* [Text block]:
'''

[HN Gopher] ZFSBootMenu - A boot loader to manage ZFS boot envir...
___________________________________________________________________
ZFSBootMenu - A boot loader to manage ZFS boot environments for
Linux
Author : nixcraft
Score : 136 points
Date : 2022-11-12 09:50 UTC (13 hours ago)
(HTM) web link (zfsbootmenu.org)
(TXT) w3m dump (zfsbootmenu.org)
| nailer wrote:
| I mean you can't maintain ZFS normally, and people have been
| trying to make zfs happen for what... two decades now?
| magicalhippo wrote:
| > people have been trying to make zfs happen for what... two
| decades now?
|
| When players like AWS provides ZFS as one of four alternatives
| in their "filesystem as a service"[1], I'd say we're beyond
| "trying to make zfs happen".
|
| Not to mention the PB worth of data others[2] rely on ZFS to
| keep safe.
|
| [1]: https://aws.amazon.com/fsx/
|
| [2]: https://openzfs.org/wiki/Companies
| phaer wrote:
| What do you mean "have been trying to make zfs happen"? ZFS is
| used in production in many places.
| knaekhoved wrote:
| When you say "normally", do you mean "badly, with fsck"?
|
| ZFS is growing incredibly quickly in popularity, and the only
| reason it's not the dominant filesystem already is because A)
| it took linux a long time to add support, and only dedicated
| appliance vendors had the will and ability to move to freebsd
| and B) macos was going to switch to zfs in the late '00s, but
| they got scared off by oracle's legal shenanigans, which seems
| to no longer be a relevant factor.
| WastingMyTime89 wrote:
| > A) it took linux a long time to add support
|
| Linux has no support for ZFS. This is an out-of-tree patch
| set and therefor a no-go for most including myself.
|
| ZFS intentionally has a terrible license and is owned by
| Oracle. People are free to do what they want but I wish all
| the time wasted on it could have been put in something more
| interesting.
| erk__ wrote:
| As with most thinks in the linux world it depends on who
| builds your upstream. ZFS is in the kernel distributed by
| Ubuntu which is one of the largest distributions.
|
| Linux is unlike Eg freebsd not a monolithic operating
| system, but only a kernel so it is in my opinion not really
| right to say that it has no support.
| PlutoIsAPlanet wrote:
| > but only a kernel so it is in my opinion not really
| right to say that it has no support.
|
| The kernel has no native support for ZFS.
|
| Ubuntu may ship with ZFS, but that's one distro.
| Meanwhile, RHEL etc won't even touch it.
|
| On Linux, XFS dominates and likely will continue to
| dominate the server world, meanwhile btrfs will slowly
| erase ext4 in the desktop side of things.
| Android/Embedded have always used their own different
| filesystems so it's irrelevant there.
| throw0101c wrote:
| > _The kernel has no native support for ZFS._
|
| Neither does it have accelerated Nvidia card support that
| could be used for things like HPC/AI/ML. Yet I'm
| administrating an entire cluster of Ubuntu machines with
| cards just fine.
|
| We generally use the "nvidia-driver-NNN-server" package.
|
| If you want to live ideologically pure no one is going to
| stop you, but someone of us need to get work done.

'''

* [Stored records]:
'''

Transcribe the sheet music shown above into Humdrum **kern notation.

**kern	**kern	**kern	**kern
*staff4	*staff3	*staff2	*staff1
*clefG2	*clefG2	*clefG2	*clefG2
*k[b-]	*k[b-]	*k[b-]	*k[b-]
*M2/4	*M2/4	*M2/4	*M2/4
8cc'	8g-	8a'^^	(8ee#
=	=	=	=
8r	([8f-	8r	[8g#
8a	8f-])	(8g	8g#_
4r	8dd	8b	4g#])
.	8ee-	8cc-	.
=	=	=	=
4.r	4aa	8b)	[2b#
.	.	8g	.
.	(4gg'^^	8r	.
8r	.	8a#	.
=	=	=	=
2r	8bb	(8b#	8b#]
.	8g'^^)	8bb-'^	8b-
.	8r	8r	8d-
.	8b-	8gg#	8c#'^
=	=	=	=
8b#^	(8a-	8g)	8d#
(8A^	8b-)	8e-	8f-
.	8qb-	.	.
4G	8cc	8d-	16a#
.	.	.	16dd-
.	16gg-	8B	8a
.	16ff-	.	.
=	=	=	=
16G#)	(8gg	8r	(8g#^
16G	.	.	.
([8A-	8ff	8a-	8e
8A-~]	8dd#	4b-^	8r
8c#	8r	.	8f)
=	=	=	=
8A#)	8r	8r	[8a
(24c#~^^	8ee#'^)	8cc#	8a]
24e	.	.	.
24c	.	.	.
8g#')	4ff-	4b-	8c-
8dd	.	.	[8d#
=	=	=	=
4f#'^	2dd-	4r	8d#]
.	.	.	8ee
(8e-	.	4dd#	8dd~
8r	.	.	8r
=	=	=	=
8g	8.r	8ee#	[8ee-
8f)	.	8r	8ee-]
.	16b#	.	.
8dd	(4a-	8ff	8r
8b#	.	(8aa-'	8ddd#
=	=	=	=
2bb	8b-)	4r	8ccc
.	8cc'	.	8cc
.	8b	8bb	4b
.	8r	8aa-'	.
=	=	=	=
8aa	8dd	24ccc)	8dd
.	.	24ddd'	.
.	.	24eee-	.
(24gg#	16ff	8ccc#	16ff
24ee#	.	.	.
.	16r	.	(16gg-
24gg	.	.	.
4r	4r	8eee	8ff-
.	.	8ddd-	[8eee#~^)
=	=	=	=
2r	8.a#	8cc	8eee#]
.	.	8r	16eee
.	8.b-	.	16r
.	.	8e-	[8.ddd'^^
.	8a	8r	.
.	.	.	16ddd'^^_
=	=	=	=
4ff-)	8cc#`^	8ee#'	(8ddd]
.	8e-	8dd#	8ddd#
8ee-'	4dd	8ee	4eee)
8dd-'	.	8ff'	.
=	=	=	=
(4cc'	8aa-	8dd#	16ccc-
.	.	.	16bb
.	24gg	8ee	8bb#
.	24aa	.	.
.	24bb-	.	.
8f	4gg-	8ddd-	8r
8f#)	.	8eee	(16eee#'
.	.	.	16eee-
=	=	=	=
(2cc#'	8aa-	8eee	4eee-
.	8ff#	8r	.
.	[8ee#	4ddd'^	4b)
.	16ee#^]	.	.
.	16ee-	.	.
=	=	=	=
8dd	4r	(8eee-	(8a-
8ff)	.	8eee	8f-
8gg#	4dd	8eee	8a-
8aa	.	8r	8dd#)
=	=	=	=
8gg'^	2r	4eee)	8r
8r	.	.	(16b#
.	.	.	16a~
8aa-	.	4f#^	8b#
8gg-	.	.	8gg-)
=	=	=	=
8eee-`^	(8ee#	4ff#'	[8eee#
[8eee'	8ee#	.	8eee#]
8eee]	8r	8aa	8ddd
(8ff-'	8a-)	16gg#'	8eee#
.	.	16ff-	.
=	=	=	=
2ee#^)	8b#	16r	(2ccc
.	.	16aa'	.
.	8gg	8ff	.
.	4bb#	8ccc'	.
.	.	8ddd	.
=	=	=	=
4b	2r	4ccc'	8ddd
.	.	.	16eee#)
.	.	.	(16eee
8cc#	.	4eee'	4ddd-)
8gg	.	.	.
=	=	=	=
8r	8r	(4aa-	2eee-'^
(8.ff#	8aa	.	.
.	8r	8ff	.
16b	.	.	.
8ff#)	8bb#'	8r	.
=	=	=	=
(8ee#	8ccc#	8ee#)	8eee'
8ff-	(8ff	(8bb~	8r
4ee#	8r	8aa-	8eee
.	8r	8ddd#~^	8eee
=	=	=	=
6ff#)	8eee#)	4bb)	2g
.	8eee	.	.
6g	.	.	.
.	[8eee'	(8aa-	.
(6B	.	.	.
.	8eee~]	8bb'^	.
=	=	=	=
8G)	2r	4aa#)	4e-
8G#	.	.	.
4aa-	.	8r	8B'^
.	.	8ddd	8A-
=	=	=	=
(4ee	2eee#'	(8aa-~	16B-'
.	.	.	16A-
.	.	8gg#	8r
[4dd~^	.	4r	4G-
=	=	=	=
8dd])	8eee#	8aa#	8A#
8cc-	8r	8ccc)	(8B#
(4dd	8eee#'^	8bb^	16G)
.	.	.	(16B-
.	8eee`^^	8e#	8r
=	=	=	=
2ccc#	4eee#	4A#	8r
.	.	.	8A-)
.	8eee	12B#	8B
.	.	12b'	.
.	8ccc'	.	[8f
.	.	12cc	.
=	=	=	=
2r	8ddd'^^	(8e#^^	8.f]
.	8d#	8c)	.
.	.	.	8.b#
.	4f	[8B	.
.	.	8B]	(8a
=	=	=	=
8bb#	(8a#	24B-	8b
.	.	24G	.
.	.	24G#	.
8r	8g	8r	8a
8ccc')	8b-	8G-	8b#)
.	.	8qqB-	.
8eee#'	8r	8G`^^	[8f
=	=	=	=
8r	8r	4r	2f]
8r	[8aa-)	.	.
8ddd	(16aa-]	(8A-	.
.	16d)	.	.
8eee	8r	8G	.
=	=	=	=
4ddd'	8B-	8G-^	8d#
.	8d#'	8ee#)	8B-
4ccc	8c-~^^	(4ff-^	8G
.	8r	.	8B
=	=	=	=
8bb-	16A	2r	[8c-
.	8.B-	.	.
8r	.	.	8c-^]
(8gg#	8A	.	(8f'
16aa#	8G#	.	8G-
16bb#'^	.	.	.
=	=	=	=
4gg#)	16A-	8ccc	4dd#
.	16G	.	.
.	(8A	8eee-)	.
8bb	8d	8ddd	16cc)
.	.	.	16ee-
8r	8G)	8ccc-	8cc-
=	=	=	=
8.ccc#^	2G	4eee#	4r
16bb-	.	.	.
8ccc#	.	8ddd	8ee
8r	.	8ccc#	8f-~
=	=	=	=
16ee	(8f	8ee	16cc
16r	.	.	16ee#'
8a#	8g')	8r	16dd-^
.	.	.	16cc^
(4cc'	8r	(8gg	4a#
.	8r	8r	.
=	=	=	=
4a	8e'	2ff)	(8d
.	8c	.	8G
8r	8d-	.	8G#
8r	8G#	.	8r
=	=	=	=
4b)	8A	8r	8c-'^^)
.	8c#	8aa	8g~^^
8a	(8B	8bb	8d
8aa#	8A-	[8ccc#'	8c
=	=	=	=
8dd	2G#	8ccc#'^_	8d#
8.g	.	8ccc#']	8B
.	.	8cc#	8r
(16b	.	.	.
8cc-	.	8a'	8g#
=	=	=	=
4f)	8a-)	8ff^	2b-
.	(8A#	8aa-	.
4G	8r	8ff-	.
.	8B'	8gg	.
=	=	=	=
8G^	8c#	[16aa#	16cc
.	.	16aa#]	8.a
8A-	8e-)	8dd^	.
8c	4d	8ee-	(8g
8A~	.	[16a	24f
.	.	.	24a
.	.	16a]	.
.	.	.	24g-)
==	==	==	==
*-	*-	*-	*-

'''

* [Problem requirements]:
Write out everything in the ZFSBootMenu thread above from "[HN Gopher] ZFSBootMenu" down to "(13 hours ago)", word for word.

* [Solution for this task]:
[HN Gopher] ZFSBootMenu - A boot loader to manage ZFS boot envir...
___________________________________________________________________
ZFSBootMenu - A boot loader to manage ZFS boot environments for
Linux
Author : nixcraft
Score : 136 points
Date : 2022-11-12 09:50 UTC (13 hours ago)